Allan Arthur
- Born: 3 April 1857
- Died: 9 October 1923 (aged 66) Moffat, Scotland

Rugby union career
- Position: Forward

Amateur team(s)
- Years: Team / Apps / (Points)
- –: Glasgow Academicals

Provincial / State sides
- Years: Team / Apps / (Points)
- 1873–76: Glasgow District
- 1876: West of Scotland District

International career
- Years: Team / Apps / (Points)
- 1875–76: Scotland / 2 / (0)

= Allan Arthur (rugby union) =

Scotland international rugby union player

Sir Allan Arthur (1857-1923) was a Scotland international rugby football player. He later moved to India as a merchant, where he became a civil servant. He was knighted in 1900 for his Indian public service work. He was named as one of Queen Victoria's birthday knights.

==Rugby Union career==

===Amateur career===

Arthur went to school at Glasgow Academy and then Merchiston College.

Arthur played for Glasgow Academicals.

===Provincial career===

Arthur was capped by Glasgow District.

He also played for the West of Scotland District on 28 February 1876.

===International career===

He was capped twice for between 1875 and 1876.

==Horse-racing career==

The newspaper The Sportsman noted in its obituary of Arthur that he was a noted owner of race horses. Arthur became the chairman of the Royal Calcutta Turf Club. The newspaper noted that although Arthur owned a number of horses, his colours did not merit any great success.

==Business and Civil Service career==

Allan's father, another Arthur Allan, was a merchant in the firm of Henry Montieith and Company.

At the age of 20, the younger Allan went to India. He began in the employ of the merchants Finlay, Muir and Company. He later became a director of the merchant firm Ewing and Company.

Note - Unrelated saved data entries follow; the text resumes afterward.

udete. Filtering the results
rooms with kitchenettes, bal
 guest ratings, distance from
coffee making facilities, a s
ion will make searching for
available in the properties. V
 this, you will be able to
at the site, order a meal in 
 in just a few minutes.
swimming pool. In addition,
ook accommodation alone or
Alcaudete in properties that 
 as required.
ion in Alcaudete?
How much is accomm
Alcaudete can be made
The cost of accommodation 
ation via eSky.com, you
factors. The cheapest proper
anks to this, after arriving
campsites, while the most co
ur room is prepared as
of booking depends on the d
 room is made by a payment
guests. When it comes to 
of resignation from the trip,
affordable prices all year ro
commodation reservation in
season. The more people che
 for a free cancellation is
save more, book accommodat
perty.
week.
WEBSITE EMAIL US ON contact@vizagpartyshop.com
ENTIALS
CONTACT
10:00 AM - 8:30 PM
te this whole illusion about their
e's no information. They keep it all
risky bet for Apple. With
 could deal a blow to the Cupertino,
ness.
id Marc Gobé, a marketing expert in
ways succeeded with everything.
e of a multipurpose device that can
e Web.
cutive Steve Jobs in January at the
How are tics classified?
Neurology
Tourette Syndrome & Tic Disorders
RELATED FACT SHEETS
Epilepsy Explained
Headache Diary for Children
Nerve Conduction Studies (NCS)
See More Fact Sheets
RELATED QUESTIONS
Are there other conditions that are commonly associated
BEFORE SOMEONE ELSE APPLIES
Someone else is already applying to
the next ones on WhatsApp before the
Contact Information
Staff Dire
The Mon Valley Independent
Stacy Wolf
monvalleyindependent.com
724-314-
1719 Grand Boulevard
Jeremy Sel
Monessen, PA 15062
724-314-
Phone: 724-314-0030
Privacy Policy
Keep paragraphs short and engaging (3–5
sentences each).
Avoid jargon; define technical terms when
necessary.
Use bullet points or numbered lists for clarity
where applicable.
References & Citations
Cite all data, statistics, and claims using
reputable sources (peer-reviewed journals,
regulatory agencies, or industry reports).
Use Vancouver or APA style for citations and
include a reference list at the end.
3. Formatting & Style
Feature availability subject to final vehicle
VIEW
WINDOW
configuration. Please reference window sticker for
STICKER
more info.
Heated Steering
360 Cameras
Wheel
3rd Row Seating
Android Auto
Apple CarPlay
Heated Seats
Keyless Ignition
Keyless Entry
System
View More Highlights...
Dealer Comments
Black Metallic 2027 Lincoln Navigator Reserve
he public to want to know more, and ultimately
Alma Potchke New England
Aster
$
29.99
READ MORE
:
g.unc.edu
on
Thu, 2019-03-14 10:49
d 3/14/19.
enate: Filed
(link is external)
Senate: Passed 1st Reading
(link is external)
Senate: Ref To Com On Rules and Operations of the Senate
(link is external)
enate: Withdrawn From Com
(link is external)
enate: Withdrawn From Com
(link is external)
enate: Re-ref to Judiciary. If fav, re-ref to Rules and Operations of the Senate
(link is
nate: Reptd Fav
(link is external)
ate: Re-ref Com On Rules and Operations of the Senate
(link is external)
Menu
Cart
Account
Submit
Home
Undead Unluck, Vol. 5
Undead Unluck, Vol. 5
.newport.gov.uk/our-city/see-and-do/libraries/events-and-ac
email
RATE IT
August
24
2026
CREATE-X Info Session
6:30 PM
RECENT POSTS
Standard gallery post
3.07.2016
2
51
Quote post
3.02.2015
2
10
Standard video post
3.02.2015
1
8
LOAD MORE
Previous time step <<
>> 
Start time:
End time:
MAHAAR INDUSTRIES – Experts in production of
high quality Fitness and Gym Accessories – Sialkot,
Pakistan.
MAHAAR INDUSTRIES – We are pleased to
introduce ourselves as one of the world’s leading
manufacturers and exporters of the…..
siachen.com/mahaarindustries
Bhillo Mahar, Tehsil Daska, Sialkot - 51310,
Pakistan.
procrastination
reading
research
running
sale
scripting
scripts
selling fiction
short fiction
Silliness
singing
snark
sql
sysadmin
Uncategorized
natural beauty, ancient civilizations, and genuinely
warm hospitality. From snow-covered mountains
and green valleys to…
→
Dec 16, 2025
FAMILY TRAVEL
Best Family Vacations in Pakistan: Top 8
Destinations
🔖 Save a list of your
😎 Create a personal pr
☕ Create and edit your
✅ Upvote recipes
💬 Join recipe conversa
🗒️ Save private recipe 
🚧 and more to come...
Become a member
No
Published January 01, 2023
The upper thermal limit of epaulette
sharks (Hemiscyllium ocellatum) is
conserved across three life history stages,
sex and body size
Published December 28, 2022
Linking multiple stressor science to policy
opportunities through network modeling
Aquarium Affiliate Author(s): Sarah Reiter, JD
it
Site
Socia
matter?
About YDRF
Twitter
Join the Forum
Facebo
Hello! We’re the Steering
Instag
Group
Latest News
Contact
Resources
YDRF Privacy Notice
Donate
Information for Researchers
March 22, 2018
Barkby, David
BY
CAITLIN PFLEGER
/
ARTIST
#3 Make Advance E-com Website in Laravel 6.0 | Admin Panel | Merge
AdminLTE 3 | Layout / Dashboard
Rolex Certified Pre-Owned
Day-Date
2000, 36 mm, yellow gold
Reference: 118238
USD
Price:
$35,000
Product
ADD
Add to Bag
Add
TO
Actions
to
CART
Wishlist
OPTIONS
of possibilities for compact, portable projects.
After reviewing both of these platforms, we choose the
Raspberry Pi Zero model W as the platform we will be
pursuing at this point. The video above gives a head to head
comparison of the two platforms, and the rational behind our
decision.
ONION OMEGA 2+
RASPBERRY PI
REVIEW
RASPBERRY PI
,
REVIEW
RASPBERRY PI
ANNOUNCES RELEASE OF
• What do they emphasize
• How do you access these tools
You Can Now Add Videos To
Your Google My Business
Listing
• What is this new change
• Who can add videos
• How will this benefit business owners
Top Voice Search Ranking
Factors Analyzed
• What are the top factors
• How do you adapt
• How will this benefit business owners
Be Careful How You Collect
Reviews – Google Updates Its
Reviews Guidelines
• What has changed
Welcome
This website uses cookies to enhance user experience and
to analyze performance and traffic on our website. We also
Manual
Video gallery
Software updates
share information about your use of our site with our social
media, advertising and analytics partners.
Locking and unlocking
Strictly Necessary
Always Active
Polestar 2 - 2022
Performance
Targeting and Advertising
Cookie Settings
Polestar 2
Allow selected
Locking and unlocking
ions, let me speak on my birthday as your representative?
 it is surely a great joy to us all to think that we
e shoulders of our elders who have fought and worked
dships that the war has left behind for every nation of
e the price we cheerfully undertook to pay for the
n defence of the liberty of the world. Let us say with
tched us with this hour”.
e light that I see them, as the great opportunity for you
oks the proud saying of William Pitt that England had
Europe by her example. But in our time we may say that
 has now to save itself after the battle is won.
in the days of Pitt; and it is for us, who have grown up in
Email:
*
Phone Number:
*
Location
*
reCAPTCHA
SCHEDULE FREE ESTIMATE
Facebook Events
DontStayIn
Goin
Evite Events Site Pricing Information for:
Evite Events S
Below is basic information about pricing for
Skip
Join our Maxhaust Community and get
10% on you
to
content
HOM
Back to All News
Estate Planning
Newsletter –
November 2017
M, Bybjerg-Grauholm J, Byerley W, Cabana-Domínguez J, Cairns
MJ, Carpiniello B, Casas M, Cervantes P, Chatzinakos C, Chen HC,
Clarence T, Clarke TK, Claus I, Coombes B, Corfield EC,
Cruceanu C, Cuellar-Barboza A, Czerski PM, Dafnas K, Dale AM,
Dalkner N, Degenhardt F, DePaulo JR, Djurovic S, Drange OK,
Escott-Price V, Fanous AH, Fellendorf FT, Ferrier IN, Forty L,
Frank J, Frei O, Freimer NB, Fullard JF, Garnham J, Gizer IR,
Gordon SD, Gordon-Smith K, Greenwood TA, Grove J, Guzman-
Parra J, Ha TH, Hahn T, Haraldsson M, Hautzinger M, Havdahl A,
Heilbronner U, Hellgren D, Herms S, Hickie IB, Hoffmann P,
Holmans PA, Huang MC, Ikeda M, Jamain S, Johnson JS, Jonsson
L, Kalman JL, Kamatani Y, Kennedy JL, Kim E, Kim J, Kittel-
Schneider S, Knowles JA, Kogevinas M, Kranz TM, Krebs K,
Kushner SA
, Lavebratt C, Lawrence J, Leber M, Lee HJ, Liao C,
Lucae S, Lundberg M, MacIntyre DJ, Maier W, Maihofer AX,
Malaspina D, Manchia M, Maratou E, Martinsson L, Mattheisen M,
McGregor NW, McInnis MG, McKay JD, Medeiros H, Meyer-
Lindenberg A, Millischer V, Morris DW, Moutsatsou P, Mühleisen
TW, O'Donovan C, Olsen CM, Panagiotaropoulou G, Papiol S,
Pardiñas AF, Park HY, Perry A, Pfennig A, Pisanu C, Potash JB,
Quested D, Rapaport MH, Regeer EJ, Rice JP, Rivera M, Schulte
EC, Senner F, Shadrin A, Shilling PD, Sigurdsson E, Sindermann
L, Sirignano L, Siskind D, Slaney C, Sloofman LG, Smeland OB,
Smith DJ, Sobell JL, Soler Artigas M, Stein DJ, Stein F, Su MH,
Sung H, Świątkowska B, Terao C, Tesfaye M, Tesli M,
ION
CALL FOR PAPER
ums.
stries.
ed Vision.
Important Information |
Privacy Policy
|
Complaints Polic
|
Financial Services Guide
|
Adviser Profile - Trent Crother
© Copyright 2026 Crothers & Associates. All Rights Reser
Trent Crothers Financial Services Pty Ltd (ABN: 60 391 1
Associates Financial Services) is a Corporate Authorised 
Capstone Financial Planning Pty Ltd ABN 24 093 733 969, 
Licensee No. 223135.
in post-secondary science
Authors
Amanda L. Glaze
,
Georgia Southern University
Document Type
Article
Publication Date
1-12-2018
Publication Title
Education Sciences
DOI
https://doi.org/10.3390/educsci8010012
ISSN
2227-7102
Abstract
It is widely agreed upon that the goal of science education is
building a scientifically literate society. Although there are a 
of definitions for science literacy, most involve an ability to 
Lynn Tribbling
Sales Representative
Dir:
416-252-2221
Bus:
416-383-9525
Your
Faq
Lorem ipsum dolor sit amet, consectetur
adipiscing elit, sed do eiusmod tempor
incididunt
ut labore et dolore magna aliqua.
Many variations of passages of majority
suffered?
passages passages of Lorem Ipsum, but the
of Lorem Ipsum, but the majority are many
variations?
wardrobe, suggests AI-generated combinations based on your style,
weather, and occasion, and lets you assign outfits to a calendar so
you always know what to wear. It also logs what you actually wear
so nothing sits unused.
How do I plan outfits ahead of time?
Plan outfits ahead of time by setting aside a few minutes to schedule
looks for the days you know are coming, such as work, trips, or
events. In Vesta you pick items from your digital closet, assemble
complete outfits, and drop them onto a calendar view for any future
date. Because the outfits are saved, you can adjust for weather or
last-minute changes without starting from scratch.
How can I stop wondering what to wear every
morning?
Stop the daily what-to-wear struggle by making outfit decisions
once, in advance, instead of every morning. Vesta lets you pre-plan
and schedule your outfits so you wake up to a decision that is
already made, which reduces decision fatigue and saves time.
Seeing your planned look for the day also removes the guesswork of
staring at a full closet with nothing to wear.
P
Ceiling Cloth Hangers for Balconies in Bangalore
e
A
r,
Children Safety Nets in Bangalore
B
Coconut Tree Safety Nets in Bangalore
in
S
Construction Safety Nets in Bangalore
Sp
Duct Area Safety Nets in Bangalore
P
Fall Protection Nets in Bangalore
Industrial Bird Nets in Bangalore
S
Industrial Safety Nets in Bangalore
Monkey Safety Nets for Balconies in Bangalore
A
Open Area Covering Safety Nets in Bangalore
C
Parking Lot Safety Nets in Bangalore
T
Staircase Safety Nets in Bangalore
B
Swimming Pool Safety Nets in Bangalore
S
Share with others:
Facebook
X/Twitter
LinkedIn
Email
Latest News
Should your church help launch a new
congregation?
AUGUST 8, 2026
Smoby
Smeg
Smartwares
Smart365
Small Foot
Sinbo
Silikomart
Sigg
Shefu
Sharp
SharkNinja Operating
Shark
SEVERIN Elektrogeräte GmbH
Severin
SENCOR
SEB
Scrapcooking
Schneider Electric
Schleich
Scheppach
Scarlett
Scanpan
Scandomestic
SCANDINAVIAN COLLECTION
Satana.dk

As a merchant, Allan became involved in the trade of jute. He became a director of an extensive jute shipping company: R. Steel and Company Limited.; and a director of the Manipiet Jute Company. He was also a director of the Union Baling Company.

He was elected four times as the president of the Bengal Chamber of Commerce. He retired in 1920.

His civil service career began in parallel. He was appointed a member of the Viceroy's Leglistaive Council; and in 1890 became the Sheriff of Calcutta. For his public services he received a knighthood in 1900.

==Family==

Arthur was unmarried. He died at his home at Larch Hill in Moffat. He was the brother of John Arthur who was also capped for Scotland during the first ever rugby international.

Arthur's funeral was held on 11 October 1923. The funeral processed from Glasgow Central Station to the Necropolis, where he is buried.